The entire day was filled with people reacting strongly to the costume. From double-takes, incredulous laughter, constant questions and requests for photos- it was like being famous! People applied their own filters- I was ‘robot Santa’, ‘zombie Santa’, ‘old movie Santa’, &c. It was fun blowing people’s minds, even the ones who couldn’t understand “WHY?” (the #1 most asked question. Response? “Why not?”).
I got home after the end of a long, amusing day, washed off the paint and thought that it was over.
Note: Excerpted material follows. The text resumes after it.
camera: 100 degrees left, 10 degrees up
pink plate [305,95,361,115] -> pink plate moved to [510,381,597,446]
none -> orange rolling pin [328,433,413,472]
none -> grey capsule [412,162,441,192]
Apparently not. What I hadn’t imagined was the response that the PHOTOS from the day would elicit. In 2009 when people are used to seeing digitally manipulated photos, the Desaturated Santa costume looked TOO good. In other words- many people thought it was Photoshopped to remove the color. And then the fun began as it was circulated around Twitter, various blogs and aggregator sites. The best photo of the day that’s surfaced so far (linked from Flickr above) has had almost 100,000 views as of this writing.
Many people find it hard to believe that someone would go to all the effort of creating a gray & white Santa suit and painting their face, when it’s “so much easier just to do it in Photoshop”. (Yes, but where’s the fun in THAT? Heck, why visit Paris when I can just Photoshop myself in front of a picture of the Eiffel Tower?)
I think this also speaks not only to the prevalence and ease of digital manipulation in daily life, but also that it’s perhaps replacing authentic experiences in some areas? It’s easier, faster and cheaper to use a green screen, to use Photoshop to desaturate or to add crazy color…but I’d rather travel, sew and paint, or get naked and bodypainted anytime.
I’m not sure if it’s a GET OFF MY LAWN response to digital manipulation vs authentic experience, or if I’m Monday morning quarterbacking-style overthinking this. All I know is, it sure was fun, and that’s what I was going for.